2. Seberapa besarkah minat dan faktor-faktor apa saja yang membentuk

minat konsumen untuk menonton film nasional di bisokop?

3. Bagaimanakah implikasi manajerial bagi upaya pemasaran perfilman

nasional?

1.3 Tujuan Penelitian

Tujuan dalam penelitian ini adalah sebagai berikut:

1. Menganalisis tahapan dari proses pengambilan keputusan konsumen

dalam menonton film nasional di bioskop.

2. Menganalisis minat konsumen untuk menonton film nasional di bioskop.
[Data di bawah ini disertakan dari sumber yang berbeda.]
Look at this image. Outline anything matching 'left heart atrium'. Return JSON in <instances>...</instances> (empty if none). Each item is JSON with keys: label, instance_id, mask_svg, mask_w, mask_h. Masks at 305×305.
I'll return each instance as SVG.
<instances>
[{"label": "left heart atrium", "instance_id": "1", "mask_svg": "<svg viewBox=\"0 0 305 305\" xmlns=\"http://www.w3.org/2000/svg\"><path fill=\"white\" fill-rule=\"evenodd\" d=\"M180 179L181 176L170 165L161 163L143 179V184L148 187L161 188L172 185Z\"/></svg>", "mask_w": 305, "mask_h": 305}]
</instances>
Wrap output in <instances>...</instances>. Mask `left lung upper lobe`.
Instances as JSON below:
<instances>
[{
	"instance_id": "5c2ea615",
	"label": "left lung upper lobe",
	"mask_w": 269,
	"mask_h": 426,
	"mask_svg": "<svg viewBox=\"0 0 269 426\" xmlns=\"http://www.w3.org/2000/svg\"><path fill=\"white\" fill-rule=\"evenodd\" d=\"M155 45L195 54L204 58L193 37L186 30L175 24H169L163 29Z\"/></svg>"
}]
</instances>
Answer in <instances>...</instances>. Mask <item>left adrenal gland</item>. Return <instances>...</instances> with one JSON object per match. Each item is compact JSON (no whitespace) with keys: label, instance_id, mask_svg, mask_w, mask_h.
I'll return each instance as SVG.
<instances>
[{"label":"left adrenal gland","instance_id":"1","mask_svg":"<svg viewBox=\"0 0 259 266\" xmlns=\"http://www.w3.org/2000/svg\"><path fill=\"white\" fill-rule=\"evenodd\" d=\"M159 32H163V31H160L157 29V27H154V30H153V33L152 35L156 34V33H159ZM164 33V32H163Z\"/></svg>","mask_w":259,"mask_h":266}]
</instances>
3. Merekomendasikan implikasi manajerial bagi industri perfilman nasional.

1.4 Manfaat Penelitian

Penelitian ini diharapkan dapat memberikan manfaat, yakni:

1. Bagi industri perfilman nasional baik itu para pembuat atau produser film,

pemerintah dan pihak-pihak terkait lainnya, penelitian ini diharapkan

dapat bermanfaat sebagai salah satu bahan masukan dan informasi yang

dapat digunakan untuk dapat menghasilkan film nasional yang berkualitas

serta memiliki nilai ekonomis yang tinggi.

2. Bagi penulis: penelitian ini merupakan sarana pengembangan wawasan

dan pengembangan kemampuan analitis terhadap masalah-masalah praktis

yang ada khususnya di bidang riset pemasaran.

13

1.5 Ruang Lingkup Penelitian

Ruang lingkup penelitian dibatasi pada perilaku konsumen terhadap film

nasional. Hal tersebut dimulai pada saat konsumen melakukan pengenalan

terhadap kebutuhan, pencarian informasi, evaluasi alternatif, keputusan pembelian

serta proses pasca menonton. Pada tahap pengenalan kebutuhan peneliti juga

melakukan pengukuran minat konsumen menonton film nasional di bioskop.
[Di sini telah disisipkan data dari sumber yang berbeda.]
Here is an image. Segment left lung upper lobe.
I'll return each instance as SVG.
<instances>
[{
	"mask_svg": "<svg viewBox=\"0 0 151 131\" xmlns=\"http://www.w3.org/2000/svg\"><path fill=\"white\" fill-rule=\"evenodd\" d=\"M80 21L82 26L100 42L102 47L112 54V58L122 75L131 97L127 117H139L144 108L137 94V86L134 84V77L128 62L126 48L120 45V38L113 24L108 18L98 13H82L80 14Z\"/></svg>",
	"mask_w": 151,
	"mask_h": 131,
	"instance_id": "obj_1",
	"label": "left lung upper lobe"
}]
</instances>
Film nasional yang dijadikan obyek penelitian adalah film Indonesia yang

berbentuk film cerita yang beredar di bioskop-bioskop, dan bukan film cerita

yang diedarkan dalam bentuk VCD ataupun DVD. Film cerita adalah film yang di

buat dengan format cerita, didukung oleh cerita asli atau adaptasi, cerita nyata

atau fiktif, karakter atau penokohan, artistik dan visualisasi serta suara yang

digarap dengan kekuatan dramaturgi yang diinginkan oleh pembuatnya

(http://jsarwono.psend.com).

Responden dalam penelitian ini adalah kelompok masyarakat yang benar-

benar gemar menonton film nasional. Kriteria penggemar film ini adalah pria dan

wanita yang telah menonton film nasional sedikitnya dua kali dalam sebulan pada

satu tahun terakhir, apakah itu menonton film di bioskop-bioskop maupun

menonton film di rumah melalui televisi, dalam bentuk vcd atau dvd.